All PADR packets that pass the line card individual policer proceed to the line card aggregate policer. PADR packets that exceed the limit are dropped.
All PADR packets that are passed by the line card aggregate policers on all line cards on the router proceed to the Routing Engine individual policer. PADR packets that exceed the limit are dropped.
Finally, all PADR packets that are passed by the Routing Engine individual policer proceed to the Routing Engine aggregate policer. PADR packets that exceed the limit are dropped. PADR packets that are not dropped here are passed along as safe, normal traffic.
By default, all three individual policers (Packet Forwarding Engine, line card, and Routing Engine) have the same bandwidth limit for a given packet type. This design enables all the control traffic from a Packet Forwarding Engine and line card to reach the Routing Engine, as long as there is no competing traffic of the same type from other Packet Forwarding Engines or line cards. When competing traffic is present, excess packets are dropped at the convergence points. That is, they are dropped at the line card for all competing Packet Forwarding Engines and at the Routing Engine for all competing line cards.
Example of Policer Bandwidth Limit Behavior
For example, suppose you set the policer bandwidth for PADI packets to 1000 packets per second. This value applies to the individual PADI policers at the Packet Forwarding Engine, the line card, and the Routing Engine. If only the card in slot 5 is receiving PADI packets, then up to 1000 PADI pps can reach the Routing Engine (if the PPPoE aggregate policer is not exceeded). However, suppose the card in slot 9 is also receiving PADI packets at 1000 pps and that its PPPoE aggregate policer is not exceeded. The traffic passes the individual and aggregate policers at both line cards and proceeds to the Routing Engine. At the Routing Engine, the combined bandwidth is 2000 pps. Because the PADI policer at the Routing Engine allows only 1000 PADI pps to pass, it drops the excess 1000 packets. It continues to drop the excess packets for as long as the bandwidth is exceeded.
You can apply a scaling factor for both the bandwidth limit and the burst limit at the line card. This enables you to fine-tune the traffic limits for each slot. For example, suppose the individual policer sets the PADI packet bandwidth to 1000 pps and the burst size to 50,000 packets. You can reduce the traffic limit for PADI packets on any line card by specifying the slot number and scaling factor. A bandwidth scaling factor of 20 for slot 5 reduces the traffic in this example to 20 percent of 1000 pps, or 200 pps for the line card in that slot. Similarly, a burst scaling factor of 50 for that slot reduces the burst size by 50 percent to 25,000 packets. By default, scaling factors are set to 100 so traffic can pass through at 100 percent of the rate limit.

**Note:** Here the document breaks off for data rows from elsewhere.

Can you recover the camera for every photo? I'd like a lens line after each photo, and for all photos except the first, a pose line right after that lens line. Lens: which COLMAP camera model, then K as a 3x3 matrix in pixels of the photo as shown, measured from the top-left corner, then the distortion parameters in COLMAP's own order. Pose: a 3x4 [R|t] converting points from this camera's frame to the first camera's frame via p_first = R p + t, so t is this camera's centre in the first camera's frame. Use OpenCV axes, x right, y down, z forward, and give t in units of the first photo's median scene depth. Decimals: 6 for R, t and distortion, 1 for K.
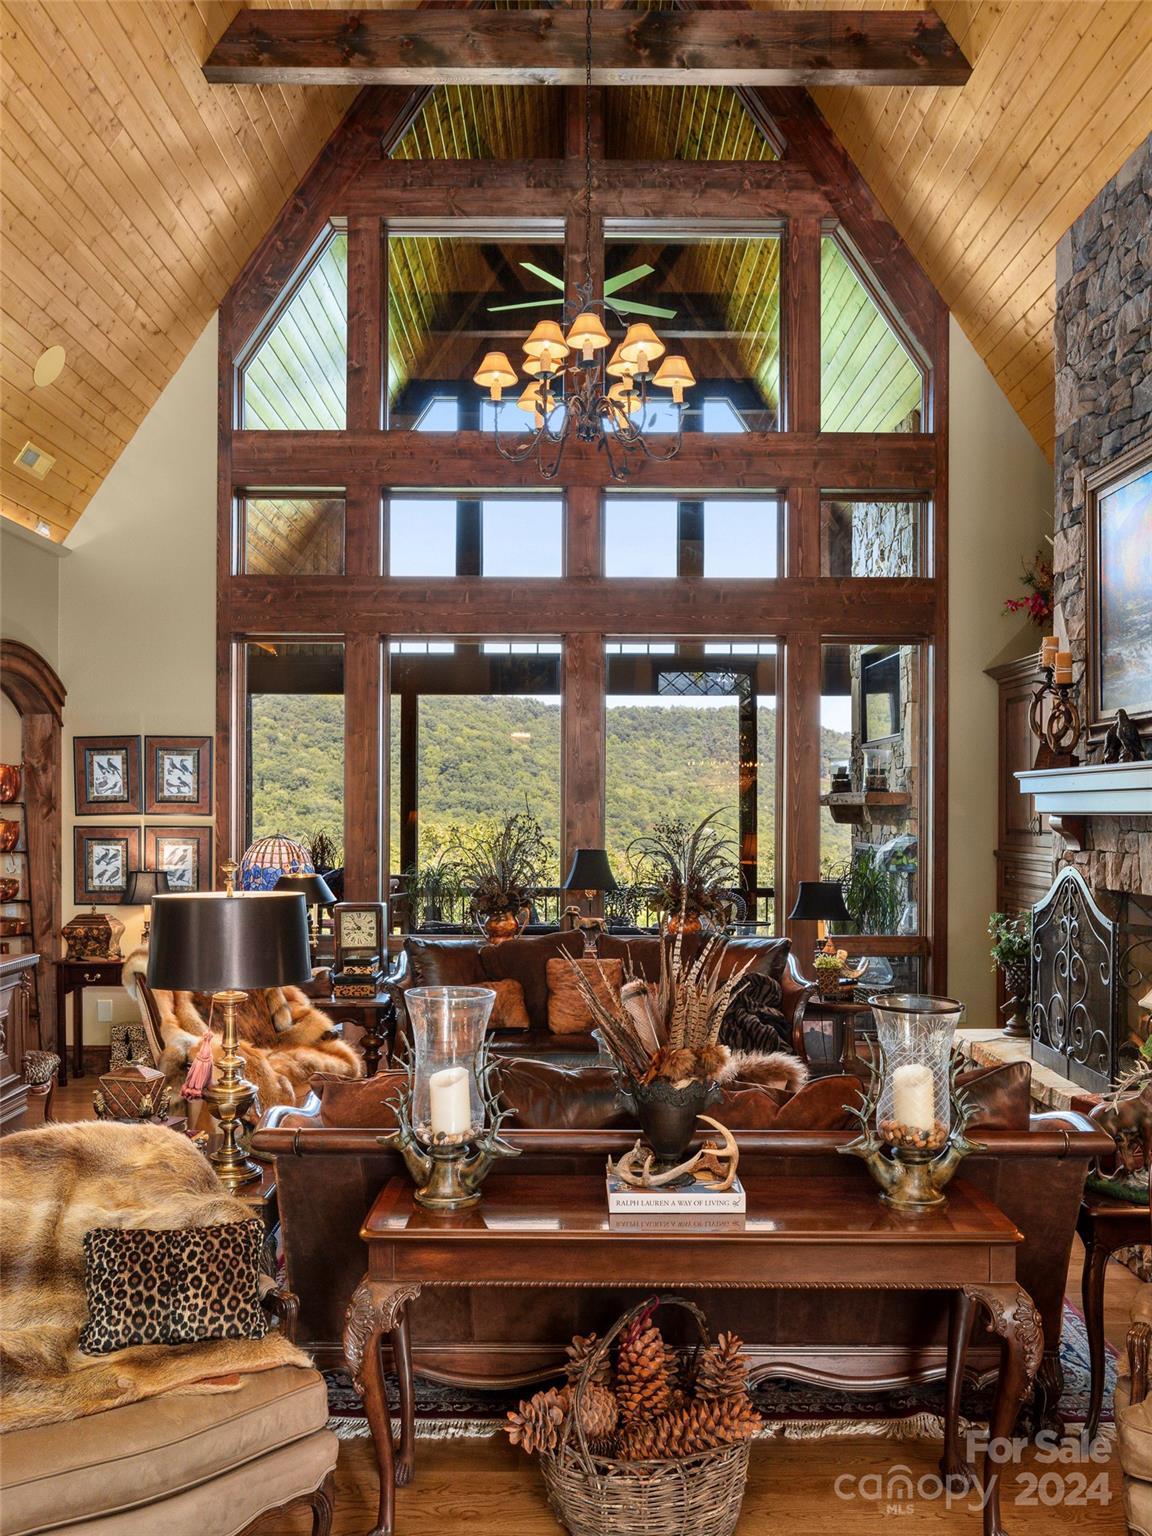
lens RADIAL K [[1249.6, 0, 575.4], [0, 1249.6, 811.2], [0, 0, 1]] dist [-0.009795, -0.004394]
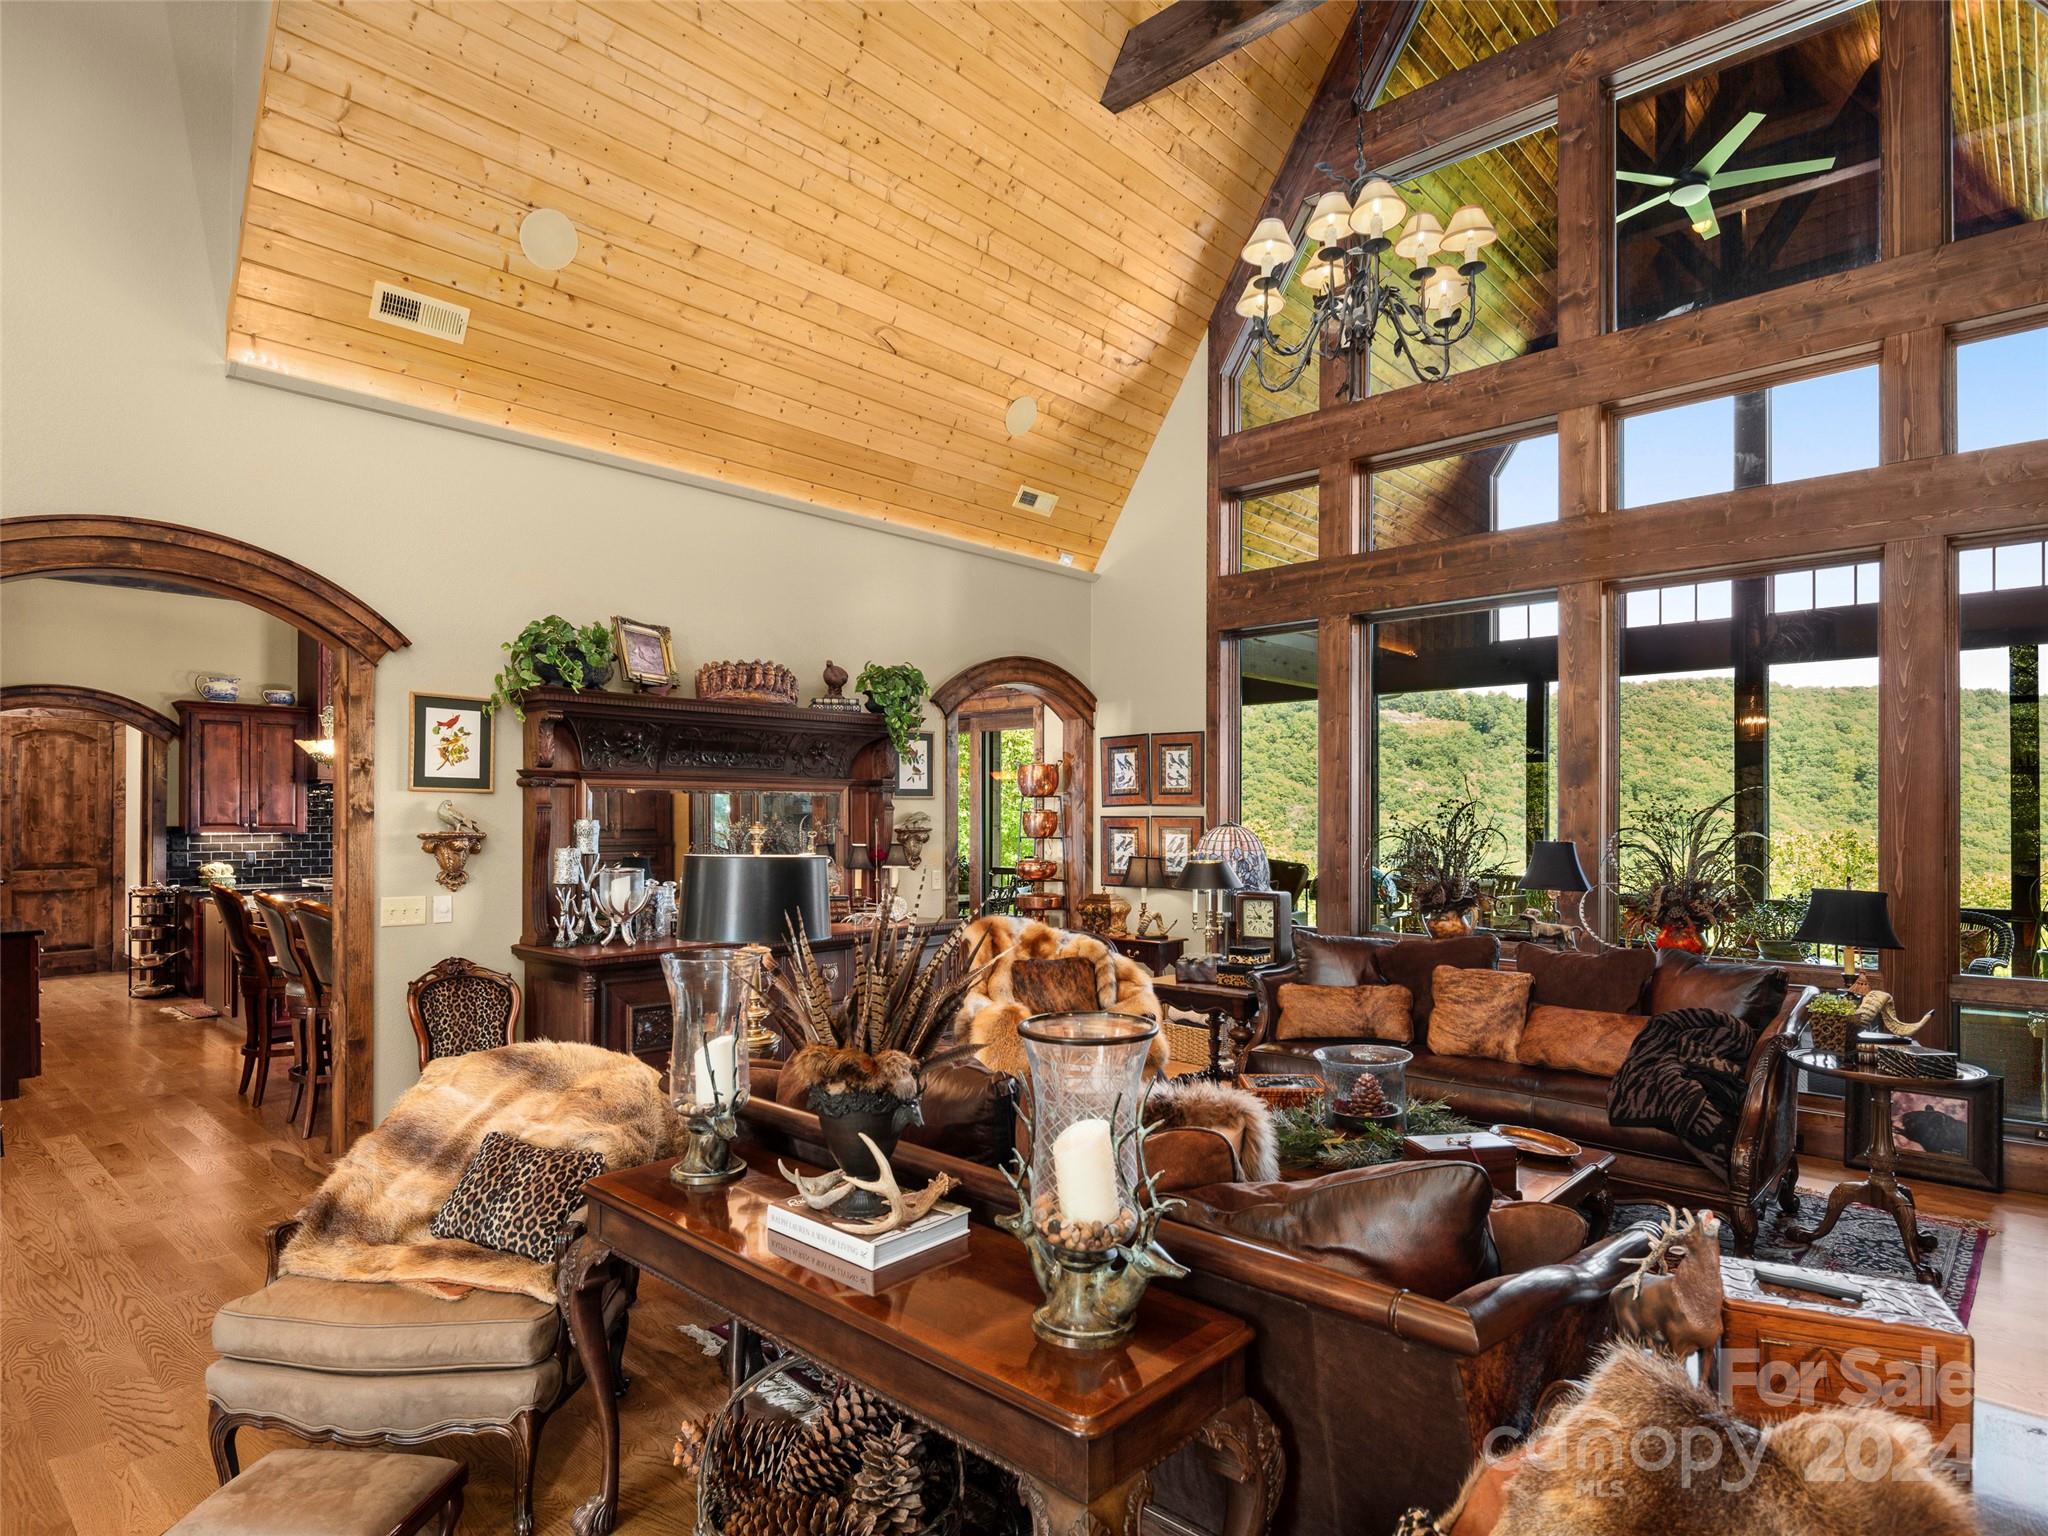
lens RADIAL K [[1123.9, 0, 1030.3], [0, 1123.9, 810.5], [0, 0, 1]] dist [0.001689, -0.000449]
pose [[0.735735, -0.005479, -0.677247, 0.246641], [-0.001376, 0.999953, -0.009585, 0.016562], [0.677268, 0.007983, 0.735693, 0.203031]]
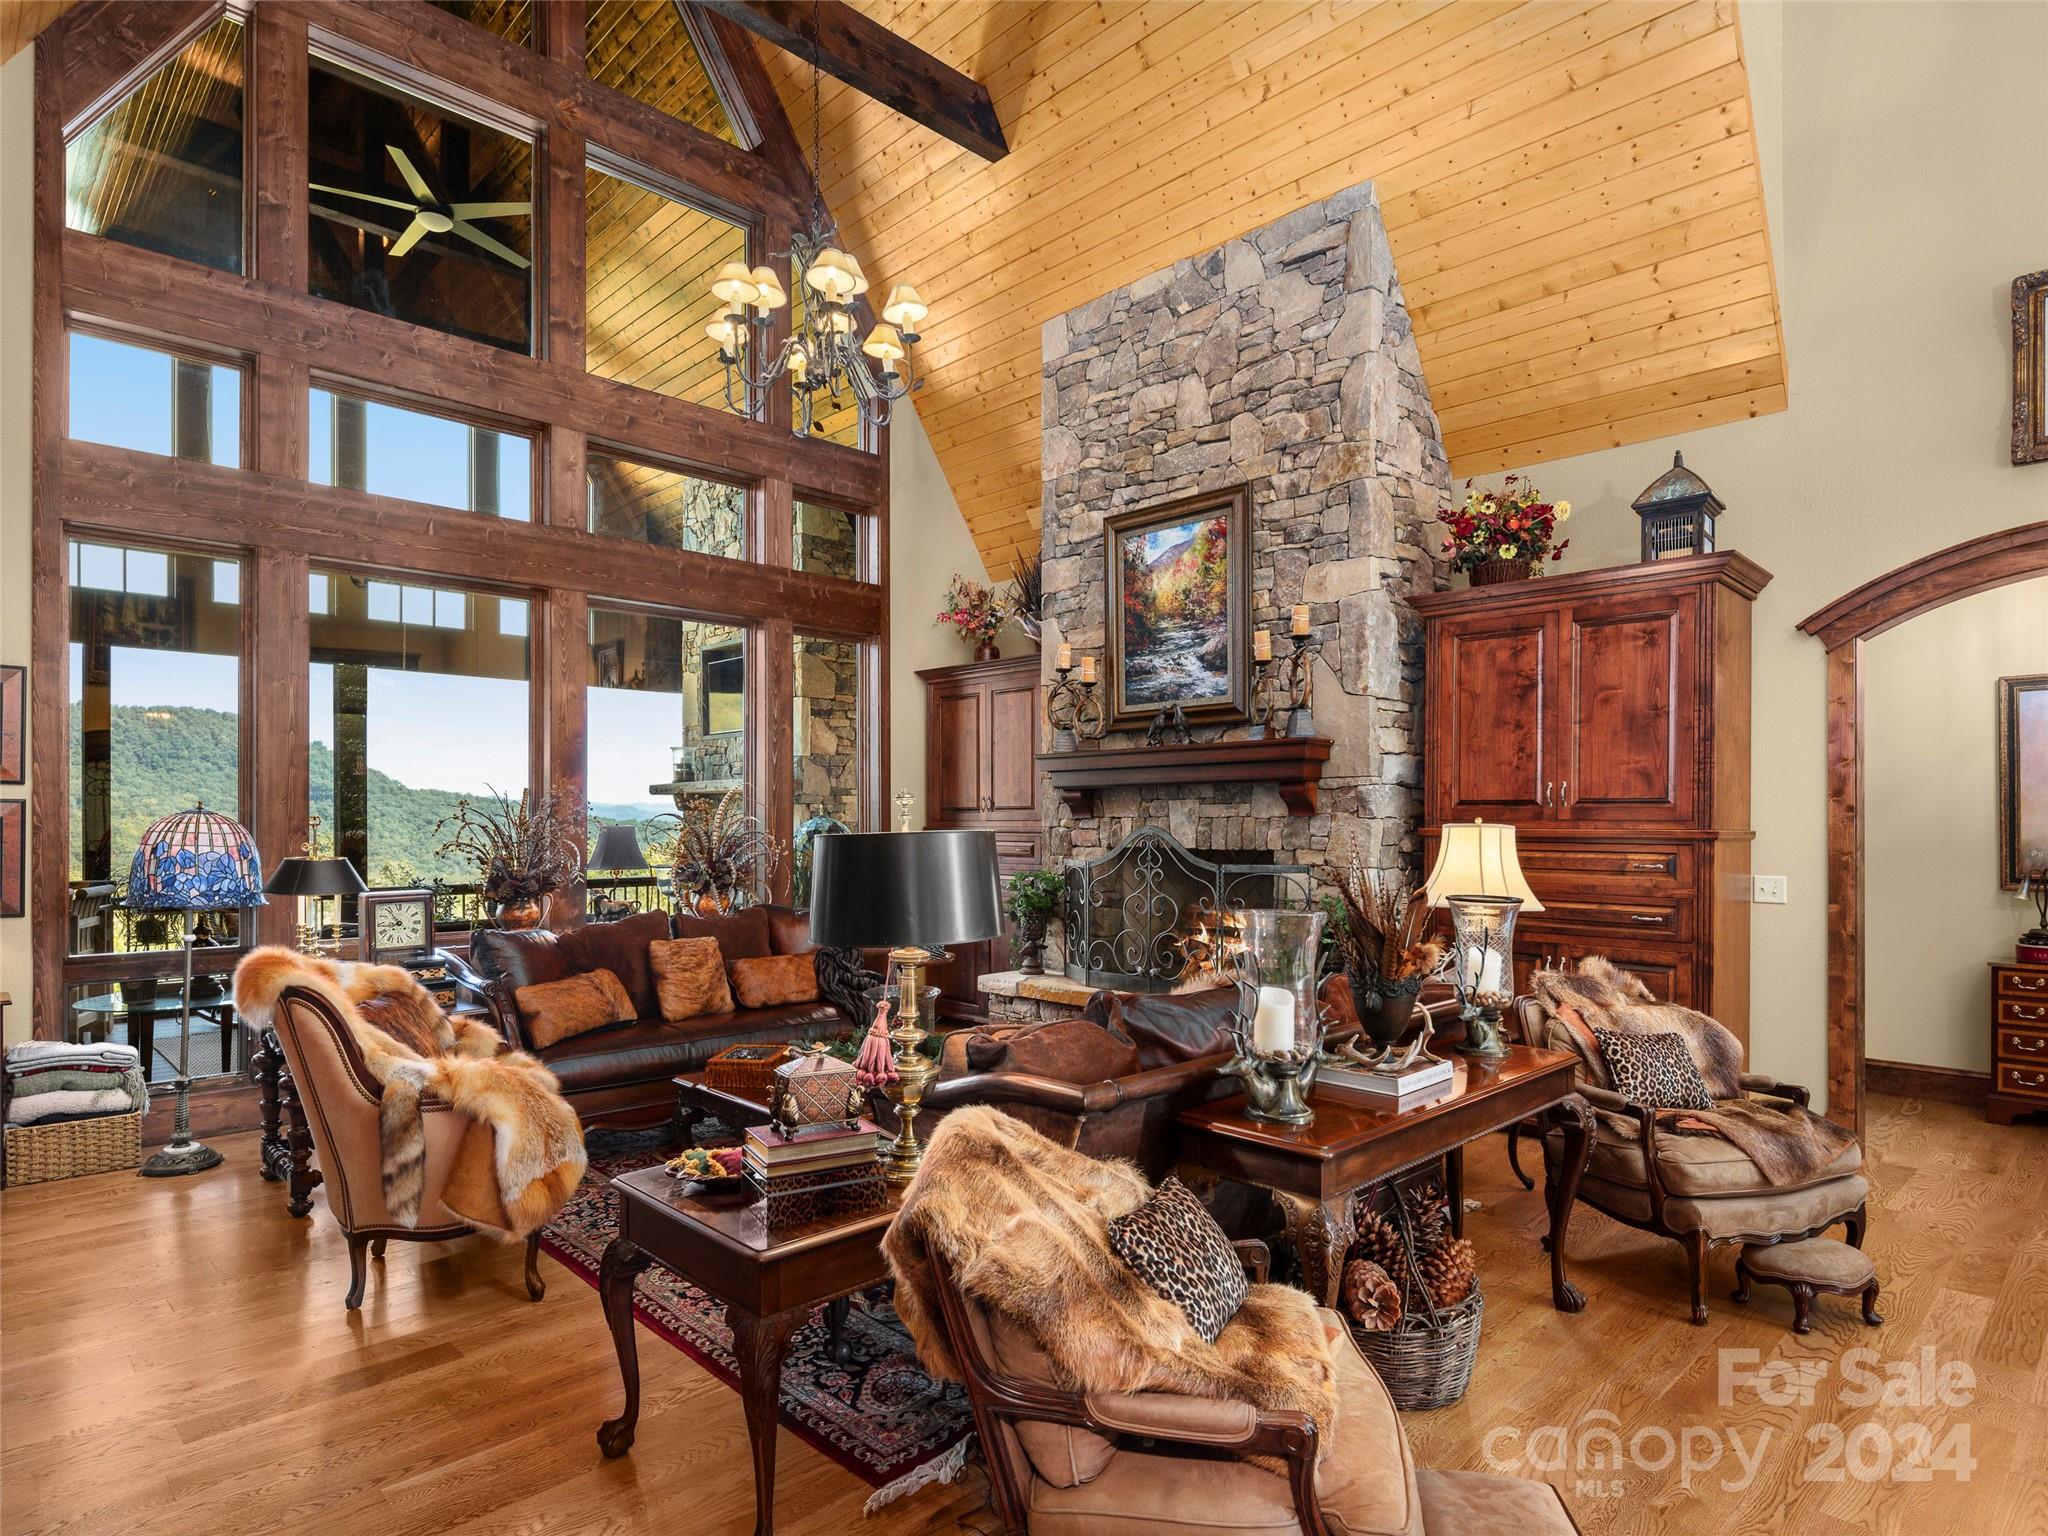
lens RADIAL K [[1134.1, 0, 1020.1], [0, 1134.1, 820.7], [0, 0, 1]] dist [-0.001686, -0.002509]
pose [[0.715219, -0.002851, 0.698895, -0.336768], [0.004691, 0.999989, -0.000721, 0.026844], [-0.698885, 0.003794, 0.715224, 0.184395]]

DDoS Protection Compared to Subscriber Login Packet Overload Protection
In addition to the DDoS protection capability, MX Series routers also have a built-in subscriber login overload protection mechanism. The login overload protection mechanism (also called a load-throttling mechanism) monitors the incoming subscriber login packets and admits only what the system is capable of handling in accordance with the prevailing load on the system. Packets in excess of what the system can handle are discarded. By shedding this excess load, the system is able to maintain optimal performance and prevent any degradation of login-completion rate under overload conditions. This mechanism uses minimal resources and is enabled by default; no user configuration is required.
The protection provided by this mechanism is secondary to what DDoS protection provides as a first level of defense against high rates of incoming packets. DDoS protection operates on the Packet Forwarding Engine and protects against all packet types of all protocols. In contrast, the login overload protection mechanism is located on the Routing Engine and specifically operates only on incoming connection-initiation packets such as DHCPv4 DHCPDISCOVER, DHCPv6 SOLICIT, and PPPoE PADI packets.